A large amount of funds are flowing into Asia’s currency markets, causing an unwanted appreciation of local currencies. This makes exports less competitive, an unwelcome development for trade-driven nations. Moreover, these investments are fickle and prone to capital flight as relative interest rates change. They are known to create asset bubbles and financial instability.

Nobel laureate Joseph Stiglitz and Indonesian economist and World Bank Managing Director Sri Mulyani have both recommended the use of capital controls to manage the flow. So far Taiwan, Indonesia, and South Korea have responded with capital controls. Even the Bank of Thailand took the plunge, despite a bitter experience with such controls in 2007. It is likely that Malaysia, Singapore and the Philippines will follow suit. Commercial banks, meanwhile, have resorted to using credit-linked notes to work around controls.

It would be best to turn these inflows into more productive long-term investments. Not all inflows are speculative, but it is not always easy to identify the good from the bad. ASEAN’s central bank governors and finance ministers can start by reinvigorating the spirit of the Chiang Mai Initiative and ASEAN integration.
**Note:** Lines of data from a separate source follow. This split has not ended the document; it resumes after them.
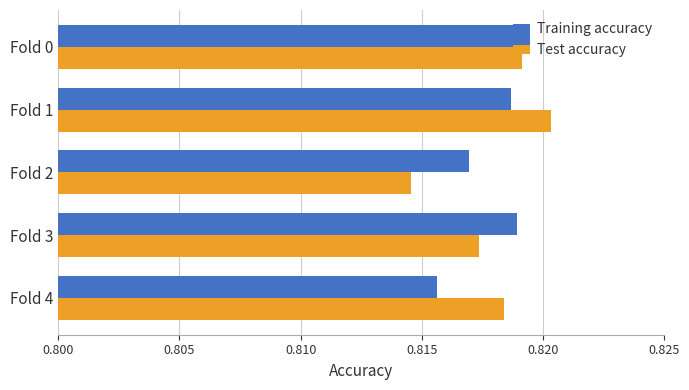

Which category has the highest value in the Training accuracy series?

Fold 0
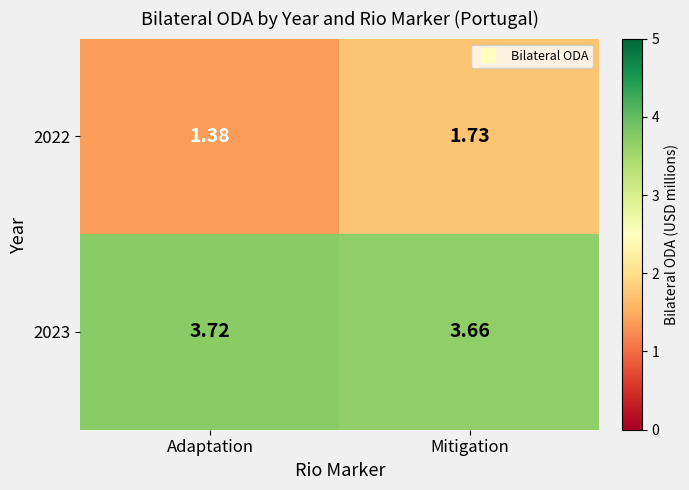

Is the value of 2023 at Mitigation greater than the value of 2022 at Adaptation?

Yes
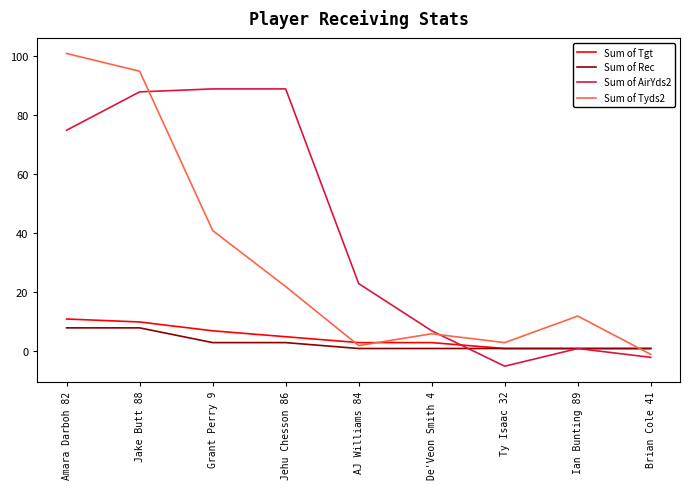

What is the sum of all Sum of Tgt values?

42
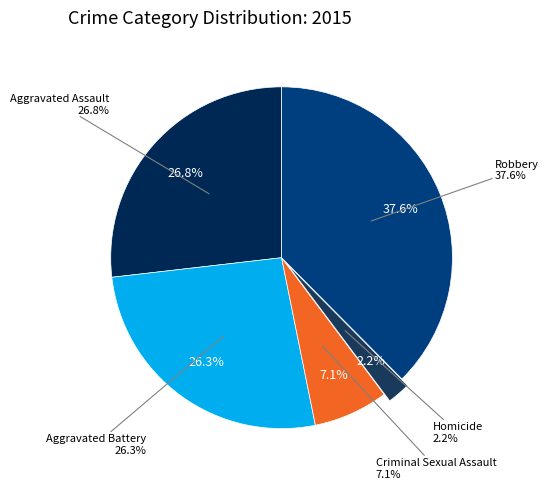

To the nearest percent, what percentage of the pie is Aggravated Assault?

27%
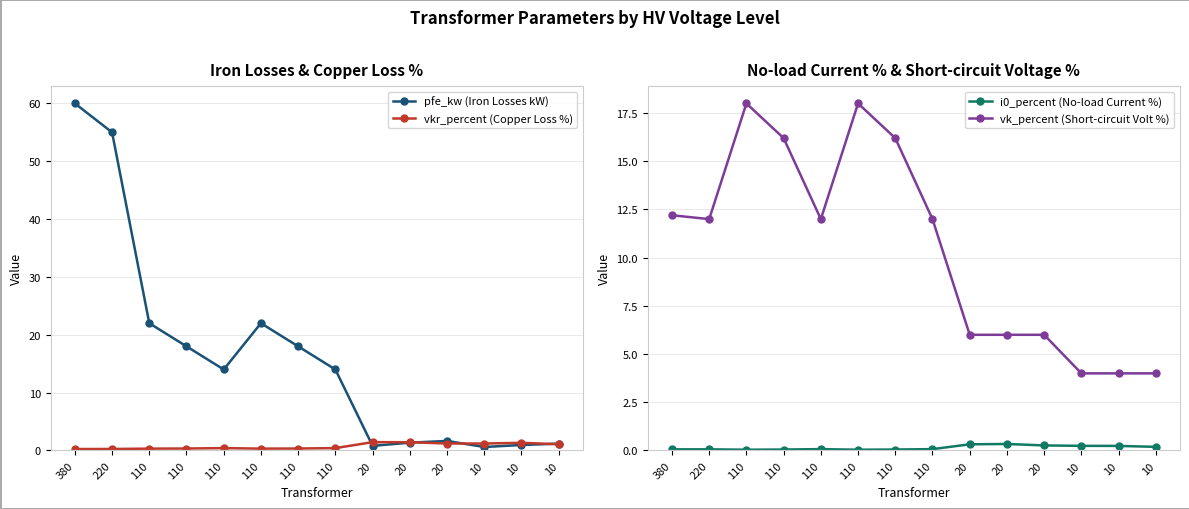

True or false: vk_percent (Short-circuit Volt %) has a value of 18.0 at 110.

True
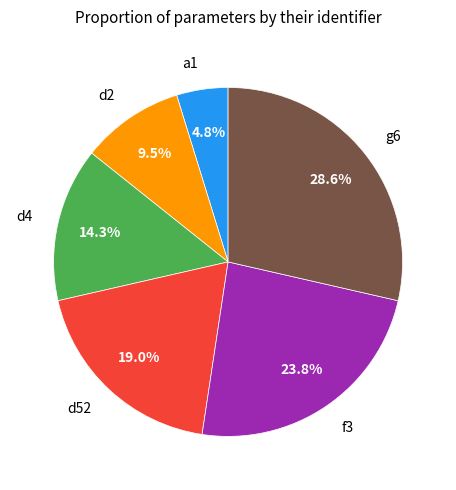

Is d2 the majority of the pie?

No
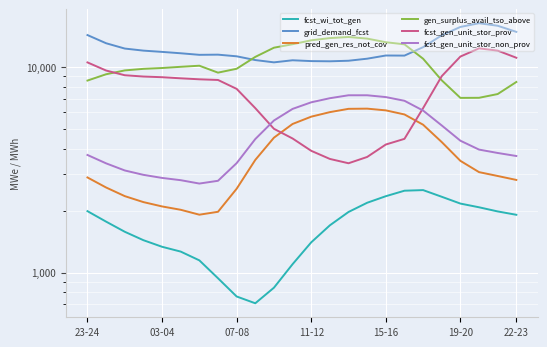

Rank the series by their maximum value, from highest to lowest.

grid_demand_fcst, gen_surplus_avail_tso_above, fcst_gen_unit_stor_prov, fcst_gen_unit_stor_non_prov, pred_gen_res_not_cov, fcst_wi_tot_gen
Regional cooperation could be helpful in at least two ways:

  1. Stock exchanges already have trading rooms that monitor currencies and assets for erratic behavior; regional coordination among these trading rooms is a plausible goal. A concerted effort at regional surveillance would help identify speculative from long-term investments. As soon as the Singapore-based ASEAN +3 Macroeconomic and Research Office (AMRO) appoints its first director, financial architecture can be further institutionalized.
  2. The Asian Bond Market Initiative, designed to use the region’s considerable savings to develop local currency denominated bond markets, has been around since 2003, but has been slow to show results.  Developing capital markets around local-currency bonds requires liquid and sound infrastructure – something the Korean market has achieved.  ASEAN bonds are typically rated in the b to BBB range, while Won-denominated assets are in the A, A+ band. In order to attract long-term investment and diminish the inflow of hot money, ASEAN needs to improve its ratings. Under the auspices of ASEAN+3, best practices from South Korea’s successful and stable kimichi bond market should be shared in order to improve financial infrastructure, liquidity, and risk assessment among ASEAN nations.

Interest rates near zero and trading partners’ undervalued currencies can be detrimental, but an agile and coordinated policy response can turn ASEAN’s current predicament to its favor.